Afinal, a liberdade de expressão foi uma conclusão a que a sociedade ocidental chegou, baseada no desenvolvimento de diversas correntes, desde o cristianismo, com a imagem do livre arbítrio, a dignidade humana, oriunda da própria doutrina de que o homem foi feito à imagem e semelhança de Deus, até o mais recente liberalismo, que tendo como pressuposto as crenças e tradições cristãs, pôde ousar defender o livre juízo da consciência individual. Quando Cristo disse que, “se desejares a mulher do próximo em pensamento, já cometestes adultério” (cito errado, de cabeça, mas a ideia é essa), Ele falava do arbítrio individual sobre o certo e o errado, embora quem o tivesse escutado (e a tradição que veio depois) soubesse perfeitamente que ele se referia ao confronto entre a consciência e a Verdade, isto é, Deus.
Até este momento, a liberdade humana não era uma instituição, mas uma verdade sobre a natureza. Uma verdade natural, mas com óbvia base “sobrenatural”. O problema é quando o homem resolve entender as coisas. Aí ele as destrói.
Na modernidade, os liberais trouxeram a “novidade” de que a liberdade da consciência valia também para o que as instituições, políticas e religiosas, achavam sobre o certo e o errado (a Serpente já tinha dito isso a Eva). Caberia ao indivíduo, por assim dizer, “descobrir” a verdade, o que facilmente confundiu-se com criar o certo, justificar-se. O liberalismo foi uma espécie de doutrina da justificação pela consciência. Se penso, logo estou certo. Daí para o “tudo é certo se me faz feliz” é um passo. Assim, passou-se a questionar todo tipo de autoridade externa à consciência, o que nos tempos absolutistas pareceu uma boa idéia.
O liberalismo se tornou uma força cultural identificado com a modernidade. Contra ele, e contra a modernidade, outras críticas surgiram, como o fascismo, o tradicionalismo etc. Mas todos imbuídos da pegadinha liberal: se eles dizem que não há autoridade, vamos assumir a autoridade para “libertar” os oprimidos pela libertação das autoridades mediante a “hierarquização libertadora”. Tudo passou a ser feito em nome da igualdade, essa restauração do Jardim do Éden que só tem nos feito rastejarmos com o ventre sobre a terra.
O culto à igualdade, como diz Olavo de Carvalho, cria os instrumentos para uma concentração de poder como nunca vista. Afinal, elevada a um valor universal, a igualdade se torna um poder que precisa estar acima de todos, o que inevitavelmente aprofunda a desigualdade de poder. Para garantir o fim da desigualdade, assim como da pobreza, será necessário criar instrumentos que tenham infinitamente mais poder e dinheiro que todos os “lados” que precisam ser igualados. Bem-vindos ao globalismo.

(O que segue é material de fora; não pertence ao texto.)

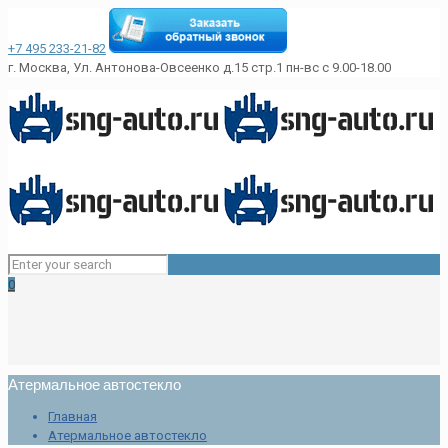
+7 495 233-21-82
г. Москва, Ул. Антонова-Овсеенко д.15 стр.1
пн-вс с 9.00-18.00
0
Атермальное автостекло
Главная
Атермальное автостекло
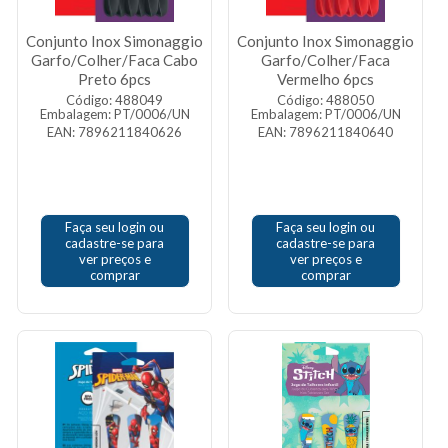
Conjunto Inox Simonaggio
Conjunto Inox Simonaggio
Garfo/Colher/Faca Cabo
Garfo/Colher/Faca
Preto 6pcs
Vermelho 6pcs
Código: 488049
Código: 488050
Embalagem: PT/0006/UN
Embalagem: PT/0006/UN
EAN: 7896211840626
EAN: 7896211840640
Faça seu login ou
Faça seu login ou
cadastre-se para
cadastre-se para
ver preços e
ver preços e
comprar
comprar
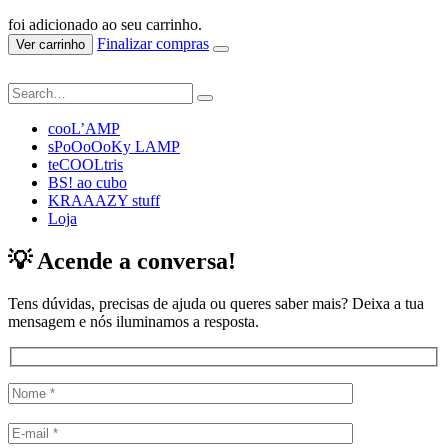
foi adicionado ao seu carrinho.
Finalizar compras
Ver carrinho
cooL’AMP
sPoOoOoKy LAMP
teCOOLtris
BS! ao cubo
KRAAAZY stuff
Loja
💡 Acende a conversa!
Tens dúvidas, precisas de ajuda ou queres saber mais? Deixa a tua
mensagem e nós iluminamos a resposta.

Da mesma forma, o culto à liberdade só pode dar em escravidão. Afinal, para garantir a liberdade, alguém precisa ter o poder de conceder. E poder conceder é o mesmo que poder retirar.
“No comunismo, os filhos da puta estão todos no governo, já no capitalismo eles estão por toda a parte”, disse recentemente Olavo de Carvalho. As megafortunas, hoje, controlam tudo, desde governos até indivíduos, tudo em nome da liberdade. Afinal, foram elas que nos prometeram a liberdade e nos deram. Dizia Thomas Jefferson que se o governo pode te dar tudo o que você precisa, ele poderá retirar tudo o que você tem. Isso vale muito mais para a liberdade e nunca foi tão atual, mas agora aplicado não aos governos e sim às mega empresas que controlam a “livre expressão”.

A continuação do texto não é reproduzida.